Ce travail vise à améliorer la qualité de la phase lutéale et à limiter les effets d’une stimulation œstrogénique insuffisamment contrebalancée.



#3 Soutenir le métabolisme et l’élimination des œstrogènes


Comme évoqué précédemment, l’impact des œstrogènes dépend en grande partie de leur métabolisme. L’objectif est ici de favoriser une orientation vers des métabolites moins prolifératifs (voie 2-OH), et de limiter leur accumulation. Certains composés peuvent être utiles dans ce contexte :

➡️ l’indole-3-carbinol (issu des crucifères), qui soutient l’orientation du métabolisme œstrogénique

➡️ les extraits d’artichaut, bien titré en cynarine, qui participent au soutien de la fonction hépatique



#4 Limiter la réabsorption intestinale des œstrogènes


Une part des œstrogènes conjugués est éliminée via la bile, puis passe dans l’intestin. En cas de déséquilibre du microbiote (estrobolome) ou de troubles digestifs, ces œstrogènes peuvent être déconjugués puis réabsorbés, prolongeant leur action.


➡️ Dans ce contexte : le calcium D-glucarate peut être envisagé pour soutenir les processus de détoxification.
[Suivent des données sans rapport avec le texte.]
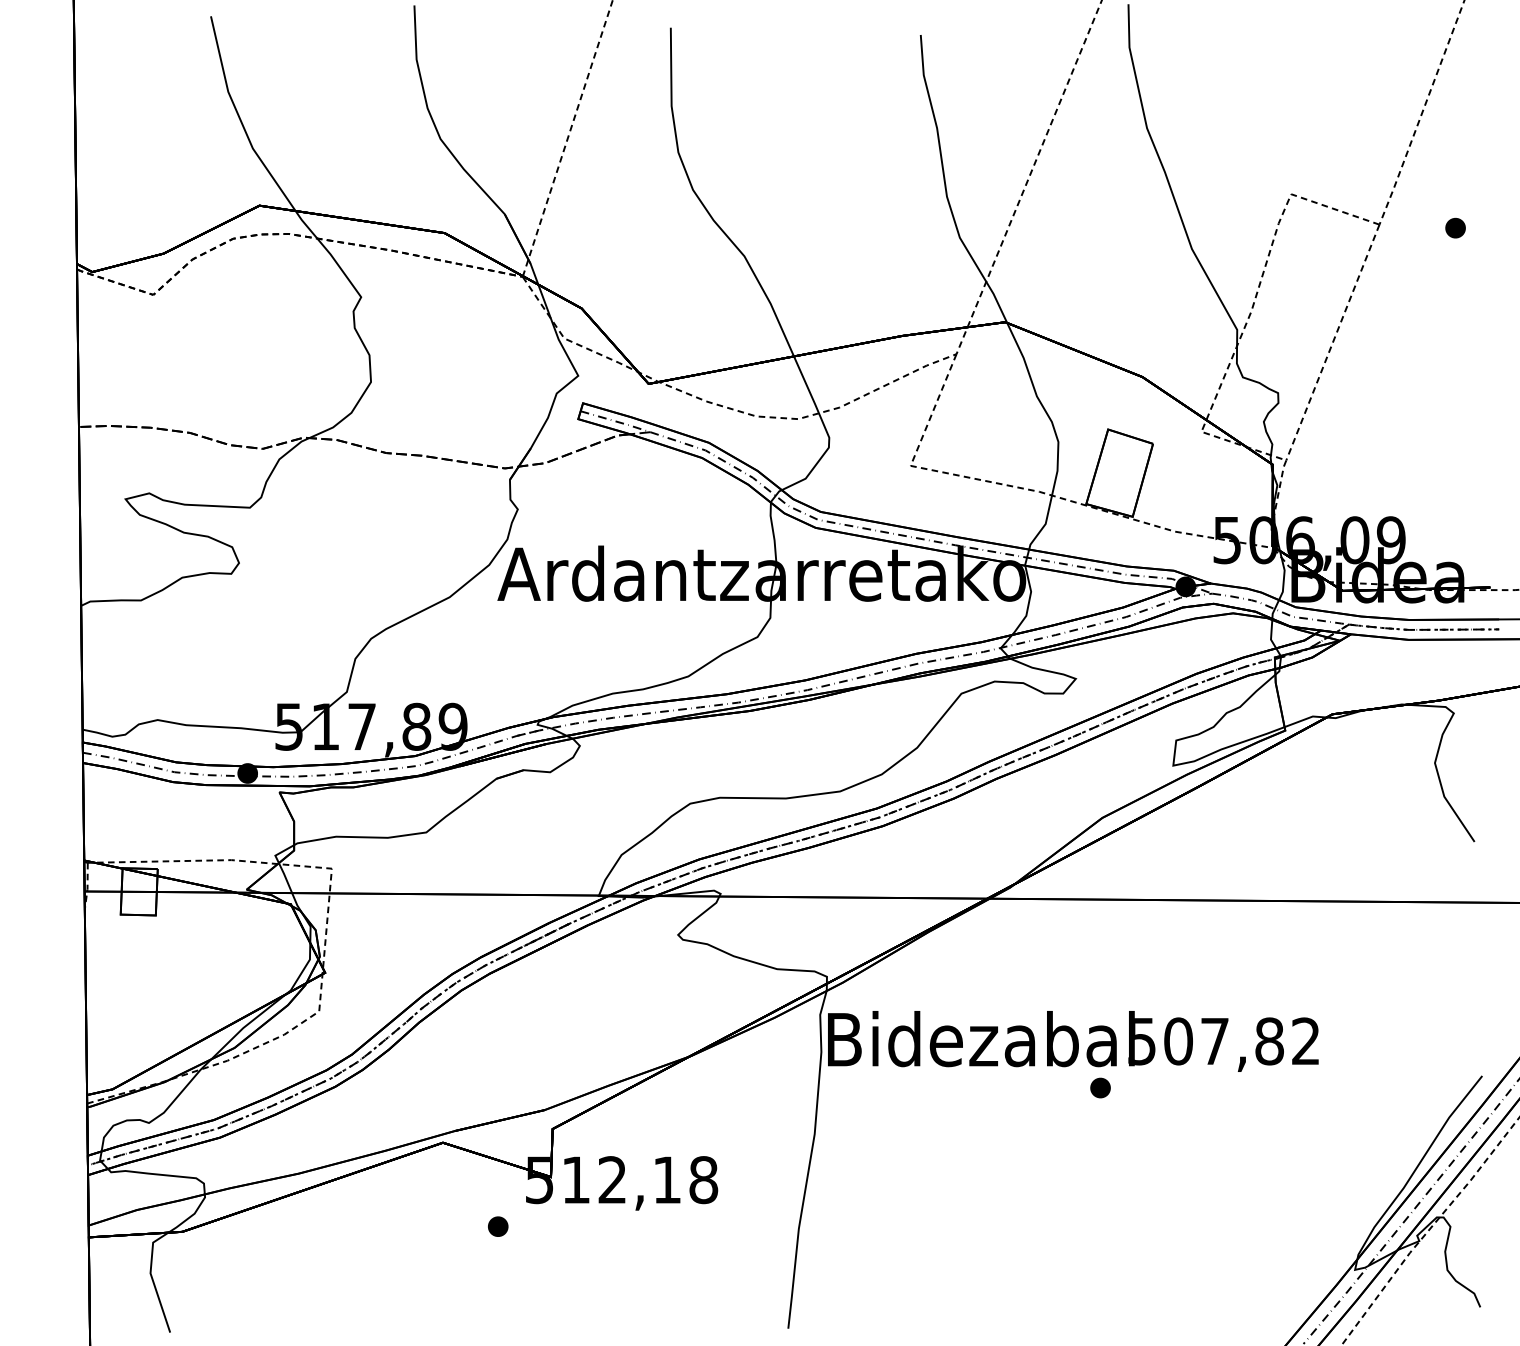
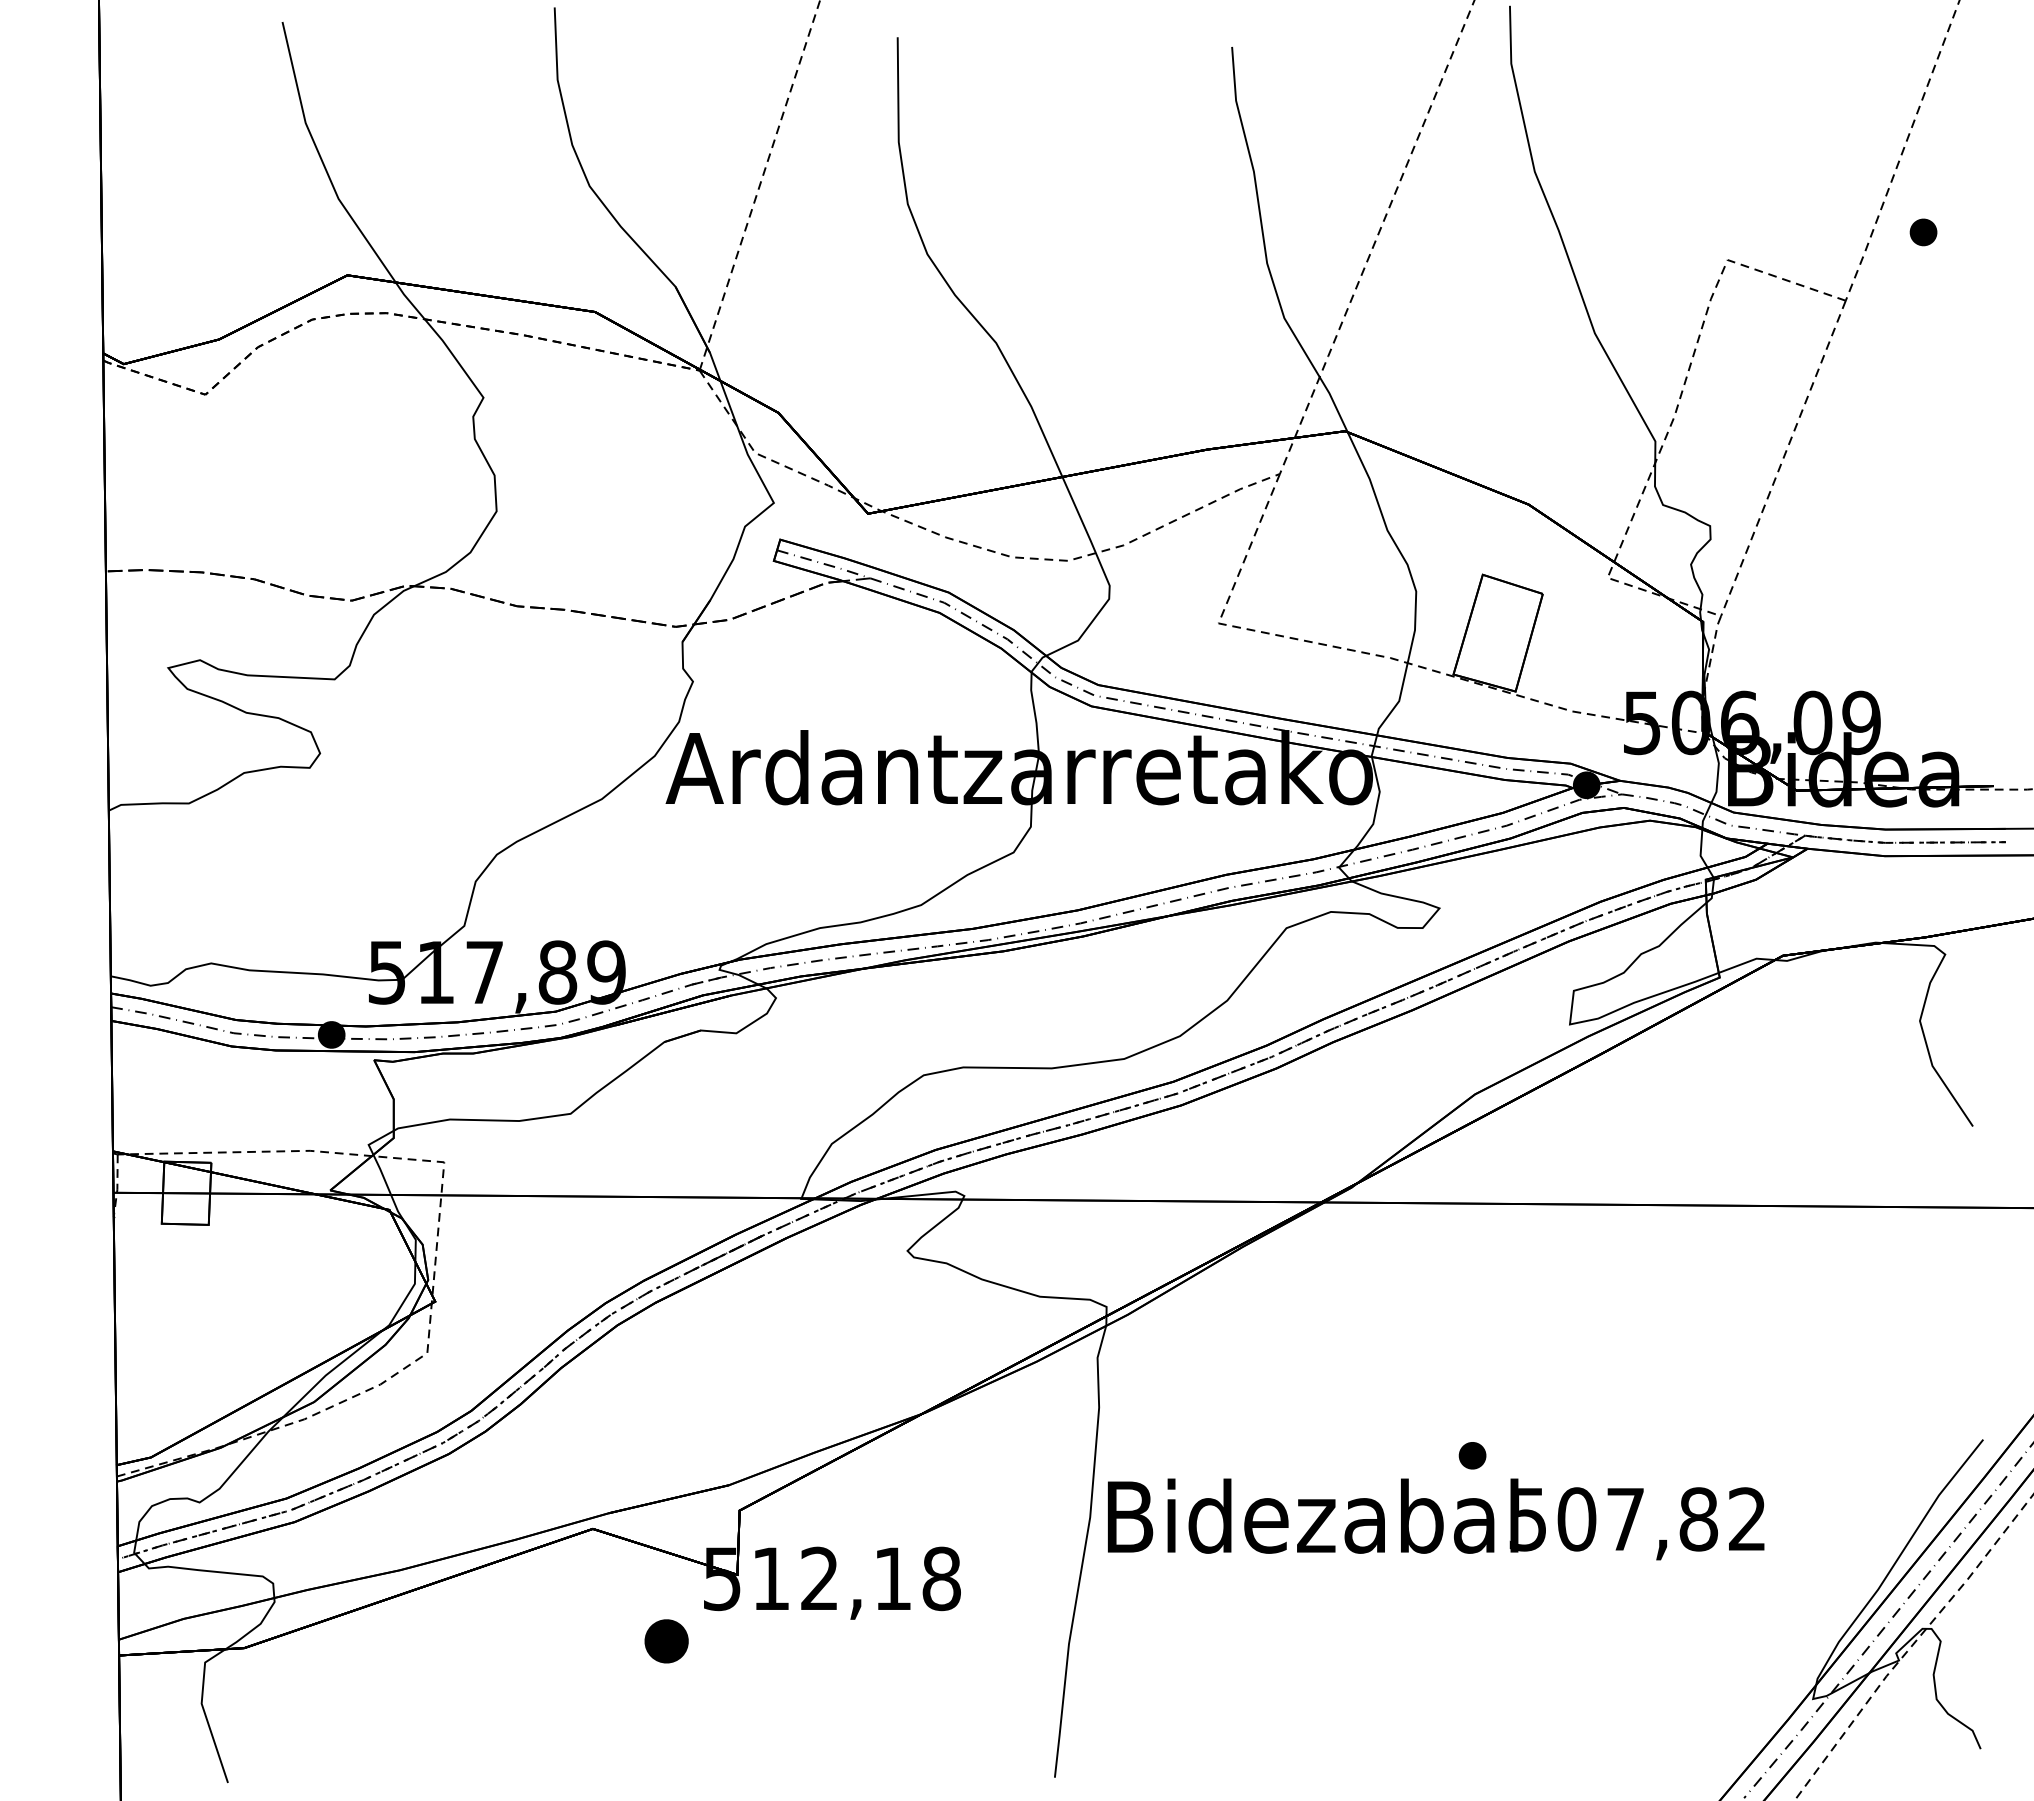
part: (1455, 228) -> (1923, 232), moved
text: (1073, 1041) -> (1436, 1519), moved
part: (498, 1226) -> (666, 1640), size x1.6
Une attention particulière doit être portée à l’équilibre digestif global



#5 Agir sur la congestion pelvienne


Certaines plantes agissent plus spécifiquement sur la sphère pelvienne :

➡️ l’achillée millefeuille, traditionnellement utilisée pour ses propriétés antispasmodiques et décongestionnantes les bourgeons de framboisier ou de pommier, utilisés en gemmothérapie dans les déséquilibres du cycle féminin

➡️ Les cataplasmes à l’huile de ricin ont été également utilisés longtemps à cet effet (décongestionnant pelvien)


#6 Aromathérapie



Une huile essentielle antispasmodique et anti-douleur. Il suffit d’en appliquer 1 goutte dans 1 càc d’huile végétale neutre biologique, comme de l’huile de coco, ou de l’huile d’olive, en massage sur le bas ventre, lorsque les douleurs se font ressentir.

Attention

On évite l’usage d’une huile essentielle sur une longue durée sans l’avis d’un professionnel de santé.
Déconseillée pour les personnes sous médicaments anticoagulants ou ayant des troubles de la coagulation.